In finding that neither such deposits nor staking entailed a disposition, CRA stated:
[I]t is our understanding that, as a crypto-asset trading platform that is compliant with the CSA’s requirements, the Platform does not acquire beneficial ownership of any of the Deposited Crypto or Staked Crypto. Instead, users retain beneficial ownership of the Deposited Crypto and Staked Crypto at all relevant times.
Neal Armstrong. Summaries of 17 January 2025 Internal T.I. 2024-1031821I7 under s. 248(1) – disposition and s. 9 – timing.
Income Tax Severed Letters 22 January 2025
This morning's release of six severed letters from the Income Tax Rulings Directorate is now available for your viewing.
CRA releases a new Memorandum on the IPP provincial place-of-supply rules
CRA has published a GST/HST Memorandum (supplanting draft B-103) on the rules (other than some specialized rules) governing the determination of the province of supply of intangible personal property.
Various of these rules turn in significant part on identifying the most relevant address of the recipient received by the supplier in the ordinary course of its business.
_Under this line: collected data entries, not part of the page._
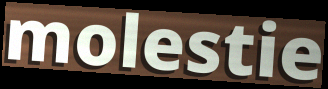
molestie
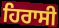
ਹਿਰਾਸੀ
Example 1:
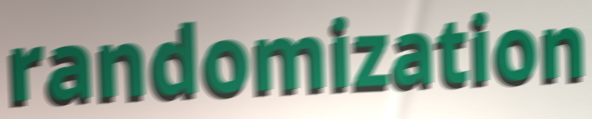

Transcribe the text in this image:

randomization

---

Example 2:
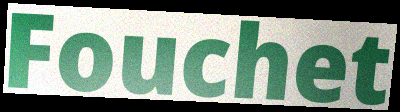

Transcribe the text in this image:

Fouchet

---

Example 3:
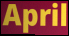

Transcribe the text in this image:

April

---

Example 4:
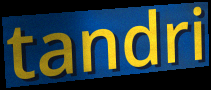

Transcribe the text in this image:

tandri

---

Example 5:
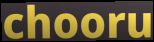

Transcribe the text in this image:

chooru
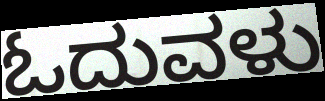
ಓದುವಳು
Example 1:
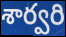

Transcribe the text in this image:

శార్వరి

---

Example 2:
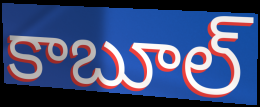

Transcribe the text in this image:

కాబూల్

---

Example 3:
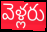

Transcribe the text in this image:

వెళ్లరు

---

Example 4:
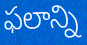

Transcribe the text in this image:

ఫలాన్ని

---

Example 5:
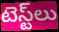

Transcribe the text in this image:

టెస్ట్‌లు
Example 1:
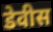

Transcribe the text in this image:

डेवीस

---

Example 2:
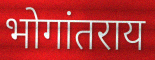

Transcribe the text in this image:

भोगांतराय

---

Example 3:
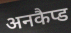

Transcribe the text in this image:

अनकैप्ड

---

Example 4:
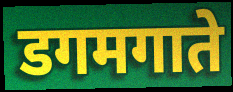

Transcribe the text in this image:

डगमगाते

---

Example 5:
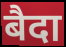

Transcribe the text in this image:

बैदा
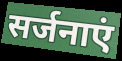
सर्जनाएं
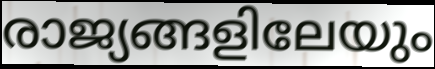
രാജ്യങ്ങളിലേയും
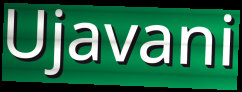
Ujavani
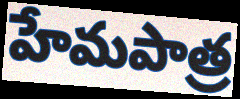
హేమపాత్ర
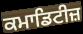
ਕਮਾਡਿਟੀਜ਼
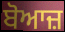
ਬੋਆਜ਼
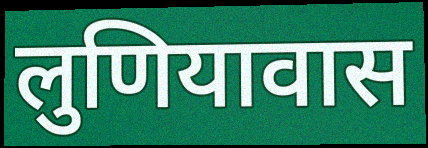
लुणियावास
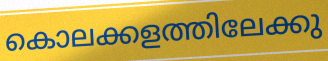
കൊലക്കളത്തിലേക്കു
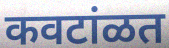
कवटांळत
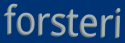
forsteri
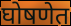
घोषणेत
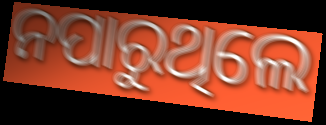
ନପାରୁଥିଲେ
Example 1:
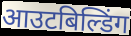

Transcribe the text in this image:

आउटबिल्डिंग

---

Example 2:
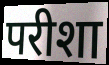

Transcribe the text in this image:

परीशा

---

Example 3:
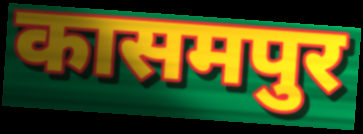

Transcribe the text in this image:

कासमपुर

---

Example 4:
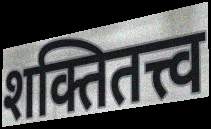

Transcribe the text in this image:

शक्तितत्त्व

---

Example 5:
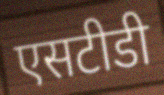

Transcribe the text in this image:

एसटीडी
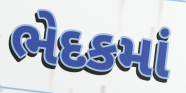
ભેદકમાં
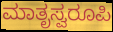
ಮಾತೃಸ್ವರೂಪಿ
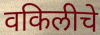
वकिलीचे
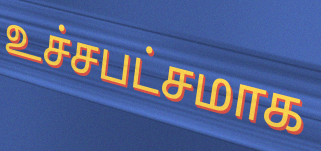
உச்சபட்சமாக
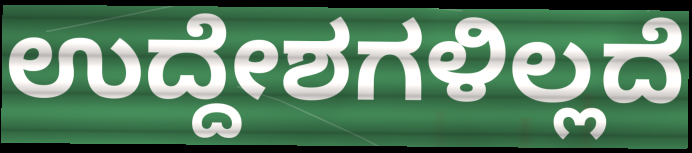
ಉದ್ದೇಶಗಳಿಲ್ಲದೆ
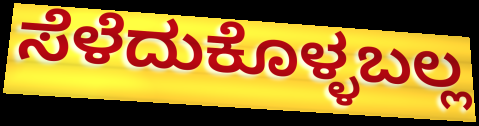
ಸೆಳೆದುಕೊಳ್ಳಬಲ್ಲ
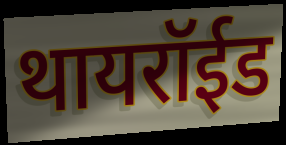
थायरॉईड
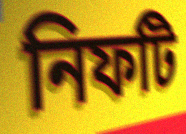
নিফটি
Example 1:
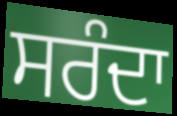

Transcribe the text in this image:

ਸਰੰਦਾ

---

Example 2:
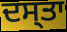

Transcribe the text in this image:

ਦਸ੍ਤਾ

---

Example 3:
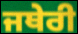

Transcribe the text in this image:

ਜਥੇਰੀ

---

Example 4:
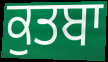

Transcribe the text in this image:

ਕੁਤਬਾ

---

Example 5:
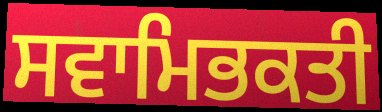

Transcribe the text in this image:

ਸਵਾਮਿਭਕਤੀ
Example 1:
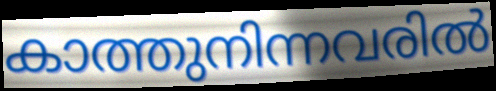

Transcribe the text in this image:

കാത്തുനിന്നവരിൽ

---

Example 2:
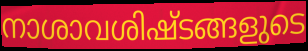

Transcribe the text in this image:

നാശാവശിഷ്ടങ്ങളുടെ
CRA indicates that it generally regards the contracting address (i.e., the address of the recipient from which it hired the supplier) to have primacy over other addresses (such as a billing address, or the address of the office with the most operating contact), assuming that the contracting address is in Canada.
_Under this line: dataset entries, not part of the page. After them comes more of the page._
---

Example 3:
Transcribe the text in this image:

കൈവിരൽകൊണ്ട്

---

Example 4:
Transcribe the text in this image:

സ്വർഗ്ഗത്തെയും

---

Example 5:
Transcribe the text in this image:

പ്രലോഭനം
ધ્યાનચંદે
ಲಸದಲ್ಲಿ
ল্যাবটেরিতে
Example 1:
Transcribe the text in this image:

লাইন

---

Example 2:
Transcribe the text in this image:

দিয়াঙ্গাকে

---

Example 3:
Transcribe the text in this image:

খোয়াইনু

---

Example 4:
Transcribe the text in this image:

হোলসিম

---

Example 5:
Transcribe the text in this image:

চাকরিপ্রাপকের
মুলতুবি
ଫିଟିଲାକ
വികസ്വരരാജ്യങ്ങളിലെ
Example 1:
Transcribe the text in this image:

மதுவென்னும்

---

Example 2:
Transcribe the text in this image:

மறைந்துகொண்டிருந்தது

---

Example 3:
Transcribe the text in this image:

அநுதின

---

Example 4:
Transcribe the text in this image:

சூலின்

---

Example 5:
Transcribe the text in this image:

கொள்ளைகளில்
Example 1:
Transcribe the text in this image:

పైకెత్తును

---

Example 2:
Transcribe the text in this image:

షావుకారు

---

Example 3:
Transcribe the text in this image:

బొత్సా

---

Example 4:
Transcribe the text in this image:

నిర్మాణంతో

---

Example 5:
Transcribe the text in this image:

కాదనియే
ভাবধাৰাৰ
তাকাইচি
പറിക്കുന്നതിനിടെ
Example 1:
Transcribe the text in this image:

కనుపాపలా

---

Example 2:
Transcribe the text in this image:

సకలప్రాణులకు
CRA provides 33 examples illustrating how it sees the different rules operating. For example, it provides some examples of where the supply will be deemed to occur at the highest provincial rate:
Example 10
- An Ontario company licenses, to a Quebec company, copyright that can only be used in Ontario and Nova Scotia and, in the ordinary course of business, obtains a Quebec address of the recipient. Since that address in not in a participating province (see Reg. 6(2)(b)(ii)) nor in a province in which the copyright may be used (see Reg. 6(2)(b)(iii)), HST is imposed under Reg. 6(2)(c) at the Nova Scotia rate, i.e., the highest rate for the participating provinces in which the copyright may be used.
Example 33
- A registered supplier with an Ontario business address, which supplies monthly subscriptions to its digitized website content without restrictions on where it may be used, receives in the ordinary course the Texas home address of a non-resident regular GST/HST registrant. Since in the ordinary course of business, the supplier has not obtained a Canadian address of the non-resident, and the content may be used anywhere in Canada, the province of supply under Reg. 11 is whichever of Newfoundland, New Brunswick, PEI and (subject to the upcoming rate reduction) Nova Scotia that is closest in proximity to the supplier’s business address.
Neal Armstrong. Summaries of GST/HST Memorandum 3-3-5 “Place of Supply in a Province – General Rules for Intangible Personal Property” January 2025 under New Harmonized Value-Added Tax System Regulations, s. 2 – Canadian rights, s. 6(1), s. 6(2)(a), s. 6(2)(b)(i)(A), s. 6(2)(b)(i)(B), s. 6(2)(b)(i)(C), s. 6(2)(c), s. 8(b)(i)(A), s. 8(b)(i)(B) and s. 11.